## Text section
————————
In China, results are similar (Fig. 2). Maximum temperatures in March–May show an increase with time, and the large ensemble includes many unprecedented events. This includes temperatures in the high 30 s, while the historical record is closer to 35 °C. The number of “stress” days and “enzyme breakdown” days are both increasing, with UNSEEN possibilities of more than 10 days in which the “enzyme breakdown” threshold is exceeded in one season.

Fig. 2: As in Fig. 1, for the China winter wheat region.
figure 2

Historical observations of temperature and precipitation in March–May (blue crosses), overlaid on gray boxplots of the UNSEEN large ensemble. Boxplots visualize the illustrated as the median, interquartile range, 1.5x interquartile range and outliers. Plots are for the following variables: (a) maximum temperature, (b) number of days above the “stress” threshold of 27.8 °C, (c) number of days above the “enzyme breakdown” threshold of 32.8 °C, and (d) total precipitation. Note that plot (b) did not pass the fidelity test and therefore should be interpreted with caution, as the kurtosis of the observed data is outside the 95th percentile of the UNSEEN ensemble.

The UNSEEN ensemble also contains several record-breaking drought events that have lower rainfall than ever observed in the region. These are physically plausible events that are drier than what has been historically observed. Hotter and drier summers can improve sowing and harvesting conditions and reduce the risk of waterlogging. However, should these periods coincide with sensitive crop development phases e.g. flowering and grain filling, this can result in relatively lower yield outcomes.

Increasing probability of extremes

Over time, the UNSEEN ensemble demonstrates a discernible change in the likelihood of extremely hot temperatures in both USA and China regions. Figure 3 plots the extreme value distribution fitted to the observations and the UNSEEN ensemble for maximum temperature in the March–May season. In both cases, maximum temperatures are higher now than in the 1980s, with a 1-in-100 year event in 1981 happening on average more often than every 6 years in 2020 in the US midwest. The simulated change is slightly less in northeast China, with a 1-in-100-year event in 1981 happening on average approximately every 16 years in 2020 (Fig. 3a, d). This translates into a 1% chance of the event happening in 1981, moving to a 17% (USA) and 6% (China) chance of happening in the year 2020.

Fig. 3: Extreme value distributions for daily maximum temperatures.
figure 3

Temperatures are in March–May for the US midwest (top row) and northeast China (bottom row). a, d Return period of seasonal maximum temperatures in 1981 and 2020. GEV fits are plotted for observations using dotted lines and light shading to indicate the uncertainty estimates. GEV fits are plotted for the UNSEEN ensemble using solid lines and dark shading for uncertainty estimates. All GEV fits are non-stationary distributions with covariates for the years 1981 and 2020. The magnitude of the 100-year event is indicated with a black horizontal line. b, e UNSEEN ensemble in gray overlaid with observations in blue, with a non-stationary 2-year return period estimation for each dataset. c, f UNSEEN ensemble in gray overlaid with observations in blue, with a non-stationary 100-year return period estimation for each dataset. The 95th percentile confidence interval is plotted using shading for the observations in blue. Statistical uncertainty is estimated as 95% confidence intervals based on the normal approximation.
————————
## Data provided
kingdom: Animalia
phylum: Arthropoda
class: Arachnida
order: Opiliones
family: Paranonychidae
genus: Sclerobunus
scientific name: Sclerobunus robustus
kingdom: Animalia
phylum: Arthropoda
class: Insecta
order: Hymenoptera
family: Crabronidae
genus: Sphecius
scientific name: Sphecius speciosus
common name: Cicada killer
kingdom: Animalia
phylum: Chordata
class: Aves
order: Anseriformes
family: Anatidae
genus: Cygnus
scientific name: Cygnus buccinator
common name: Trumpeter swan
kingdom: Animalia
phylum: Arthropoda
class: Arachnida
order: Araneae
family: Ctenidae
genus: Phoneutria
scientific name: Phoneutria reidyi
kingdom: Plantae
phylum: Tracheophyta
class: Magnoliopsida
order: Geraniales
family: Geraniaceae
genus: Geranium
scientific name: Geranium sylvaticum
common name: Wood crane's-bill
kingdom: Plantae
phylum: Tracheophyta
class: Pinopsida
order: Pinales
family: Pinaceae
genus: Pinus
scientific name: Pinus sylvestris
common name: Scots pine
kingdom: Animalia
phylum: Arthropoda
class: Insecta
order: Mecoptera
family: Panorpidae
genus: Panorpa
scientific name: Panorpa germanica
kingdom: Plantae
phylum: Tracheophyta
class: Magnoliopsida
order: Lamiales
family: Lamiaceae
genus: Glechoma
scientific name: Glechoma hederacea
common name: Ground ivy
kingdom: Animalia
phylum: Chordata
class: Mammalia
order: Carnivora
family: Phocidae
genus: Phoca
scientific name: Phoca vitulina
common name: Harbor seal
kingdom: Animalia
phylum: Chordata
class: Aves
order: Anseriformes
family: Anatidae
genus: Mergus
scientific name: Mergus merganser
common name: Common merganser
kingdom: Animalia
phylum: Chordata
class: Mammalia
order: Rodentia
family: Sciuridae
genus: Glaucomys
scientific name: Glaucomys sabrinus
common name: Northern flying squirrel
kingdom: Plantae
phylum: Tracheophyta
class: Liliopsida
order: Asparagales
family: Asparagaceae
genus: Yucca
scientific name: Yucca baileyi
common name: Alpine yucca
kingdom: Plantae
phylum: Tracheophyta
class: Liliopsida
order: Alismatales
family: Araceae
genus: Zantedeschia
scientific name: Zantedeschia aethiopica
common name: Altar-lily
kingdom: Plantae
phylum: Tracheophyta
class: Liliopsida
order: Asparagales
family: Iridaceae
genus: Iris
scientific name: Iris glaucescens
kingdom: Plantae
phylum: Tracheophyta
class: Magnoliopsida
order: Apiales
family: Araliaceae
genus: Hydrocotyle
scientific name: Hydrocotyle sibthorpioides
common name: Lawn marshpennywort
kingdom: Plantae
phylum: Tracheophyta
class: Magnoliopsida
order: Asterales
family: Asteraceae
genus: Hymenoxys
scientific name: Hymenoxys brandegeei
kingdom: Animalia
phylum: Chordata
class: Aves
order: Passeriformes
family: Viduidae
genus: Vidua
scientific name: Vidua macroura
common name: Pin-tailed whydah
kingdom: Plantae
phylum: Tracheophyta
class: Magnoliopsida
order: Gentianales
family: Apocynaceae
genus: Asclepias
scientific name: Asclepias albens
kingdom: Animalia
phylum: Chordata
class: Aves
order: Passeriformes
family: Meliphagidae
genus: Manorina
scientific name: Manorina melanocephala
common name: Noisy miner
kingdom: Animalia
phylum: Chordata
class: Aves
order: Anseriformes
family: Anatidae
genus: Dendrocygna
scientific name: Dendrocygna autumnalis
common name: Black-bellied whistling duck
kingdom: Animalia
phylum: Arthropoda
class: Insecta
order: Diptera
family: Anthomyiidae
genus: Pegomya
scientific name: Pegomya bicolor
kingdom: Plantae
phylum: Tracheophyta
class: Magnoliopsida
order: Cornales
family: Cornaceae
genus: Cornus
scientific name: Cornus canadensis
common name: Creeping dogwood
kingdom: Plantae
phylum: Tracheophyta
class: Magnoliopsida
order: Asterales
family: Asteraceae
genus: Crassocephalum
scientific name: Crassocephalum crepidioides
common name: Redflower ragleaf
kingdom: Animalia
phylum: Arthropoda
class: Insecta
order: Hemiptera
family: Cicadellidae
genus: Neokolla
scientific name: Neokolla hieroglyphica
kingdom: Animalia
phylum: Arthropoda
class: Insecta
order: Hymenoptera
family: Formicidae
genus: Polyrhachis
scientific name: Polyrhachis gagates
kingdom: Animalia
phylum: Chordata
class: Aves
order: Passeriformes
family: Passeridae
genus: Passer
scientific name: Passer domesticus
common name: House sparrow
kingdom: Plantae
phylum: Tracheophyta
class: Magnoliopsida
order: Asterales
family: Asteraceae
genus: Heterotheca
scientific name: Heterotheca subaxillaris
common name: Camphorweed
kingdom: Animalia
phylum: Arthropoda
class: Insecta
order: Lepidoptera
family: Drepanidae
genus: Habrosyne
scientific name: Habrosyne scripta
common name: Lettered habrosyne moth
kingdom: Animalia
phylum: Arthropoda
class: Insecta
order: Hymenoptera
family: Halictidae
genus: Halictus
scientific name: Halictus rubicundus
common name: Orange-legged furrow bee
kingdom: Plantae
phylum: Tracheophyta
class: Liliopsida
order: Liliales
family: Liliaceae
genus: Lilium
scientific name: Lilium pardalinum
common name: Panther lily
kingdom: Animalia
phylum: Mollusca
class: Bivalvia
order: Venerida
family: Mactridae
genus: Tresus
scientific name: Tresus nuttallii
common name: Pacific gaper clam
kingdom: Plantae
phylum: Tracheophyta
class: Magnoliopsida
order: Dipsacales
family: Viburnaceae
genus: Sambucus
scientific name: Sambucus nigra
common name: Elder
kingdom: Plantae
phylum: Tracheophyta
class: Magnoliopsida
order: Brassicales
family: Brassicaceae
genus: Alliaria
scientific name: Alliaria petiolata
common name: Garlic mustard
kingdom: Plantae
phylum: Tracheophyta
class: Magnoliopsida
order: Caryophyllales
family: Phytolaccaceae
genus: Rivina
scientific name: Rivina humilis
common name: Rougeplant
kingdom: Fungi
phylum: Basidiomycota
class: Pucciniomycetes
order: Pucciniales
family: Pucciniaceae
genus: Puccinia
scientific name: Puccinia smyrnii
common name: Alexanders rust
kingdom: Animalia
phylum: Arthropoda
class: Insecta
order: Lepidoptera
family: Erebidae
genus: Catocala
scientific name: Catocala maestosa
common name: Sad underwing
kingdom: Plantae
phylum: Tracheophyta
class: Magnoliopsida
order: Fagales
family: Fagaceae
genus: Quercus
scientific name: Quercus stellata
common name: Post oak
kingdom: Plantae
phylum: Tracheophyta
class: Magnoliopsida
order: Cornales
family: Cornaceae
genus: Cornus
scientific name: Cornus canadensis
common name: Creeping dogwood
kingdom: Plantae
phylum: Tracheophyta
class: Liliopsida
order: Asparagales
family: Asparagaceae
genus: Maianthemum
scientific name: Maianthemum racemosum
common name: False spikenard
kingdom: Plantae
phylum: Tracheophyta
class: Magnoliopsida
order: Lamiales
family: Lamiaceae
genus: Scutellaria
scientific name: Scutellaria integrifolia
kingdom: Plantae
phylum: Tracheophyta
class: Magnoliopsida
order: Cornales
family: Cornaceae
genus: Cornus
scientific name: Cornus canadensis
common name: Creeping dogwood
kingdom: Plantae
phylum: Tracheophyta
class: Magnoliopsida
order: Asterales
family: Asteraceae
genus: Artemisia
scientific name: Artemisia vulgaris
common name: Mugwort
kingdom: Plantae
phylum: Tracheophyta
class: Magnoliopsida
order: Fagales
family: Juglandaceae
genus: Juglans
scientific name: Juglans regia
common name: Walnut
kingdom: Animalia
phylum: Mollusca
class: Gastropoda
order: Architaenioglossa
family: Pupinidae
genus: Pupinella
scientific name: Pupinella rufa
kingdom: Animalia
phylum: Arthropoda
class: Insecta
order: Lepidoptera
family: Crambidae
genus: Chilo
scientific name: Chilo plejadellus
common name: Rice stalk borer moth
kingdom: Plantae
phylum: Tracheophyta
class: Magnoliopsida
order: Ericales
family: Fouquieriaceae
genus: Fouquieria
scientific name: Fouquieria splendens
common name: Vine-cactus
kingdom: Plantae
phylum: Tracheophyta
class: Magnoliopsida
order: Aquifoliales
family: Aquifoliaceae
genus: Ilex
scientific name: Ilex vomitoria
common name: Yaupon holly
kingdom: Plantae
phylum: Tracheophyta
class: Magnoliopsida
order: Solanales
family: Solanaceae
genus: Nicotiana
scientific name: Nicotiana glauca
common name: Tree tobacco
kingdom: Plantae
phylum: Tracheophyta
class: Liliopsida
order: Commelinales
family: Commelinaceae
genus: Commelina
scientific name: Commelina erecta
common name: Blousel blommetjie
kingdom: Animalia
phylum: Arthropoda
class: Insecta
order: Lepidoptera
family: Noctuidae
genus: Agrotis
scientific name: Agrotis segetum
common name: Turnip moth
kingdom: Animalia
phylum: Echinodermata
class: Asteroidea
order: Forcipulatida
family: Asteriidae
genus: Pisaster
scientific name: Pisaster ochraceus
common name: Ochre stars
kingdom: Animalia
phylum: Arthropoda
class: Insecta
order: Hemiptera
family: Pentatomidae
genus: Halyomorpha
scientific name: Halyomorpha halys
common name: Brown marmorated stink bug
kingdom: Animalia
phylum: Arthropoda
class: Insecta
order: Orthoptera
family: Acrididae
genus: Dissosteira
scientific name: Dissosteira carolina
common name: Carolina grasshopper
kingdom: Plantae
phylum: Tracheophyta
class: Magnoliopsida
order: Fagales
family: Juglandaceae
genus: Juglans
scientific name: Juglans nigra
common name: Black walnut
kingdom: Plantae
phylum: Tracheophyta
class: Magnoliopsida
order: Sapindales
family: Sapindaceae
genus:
————————
## Work order
Please copy everything from "The UNSEEN ensemble also" down to "lower yield outcomes." in the text on wheat-region heat extremes, word for word. The records have nothing to do with the text on wheat-region heat extremes.

## Answer to this task
The UNSEEN ensemble also contains several record-breaking drought events that have lower rainfall than ever observed in the region. These are physically plausible events that are drier than what has been historically observed. Hotter and drier summers can improve sowing and harvesting conditions and reduce the risk of waterlogging. However, should these periods coincide with sensitive crop development phases e.g. flowering and grain filling, this can result in relatively lower yield outcomes.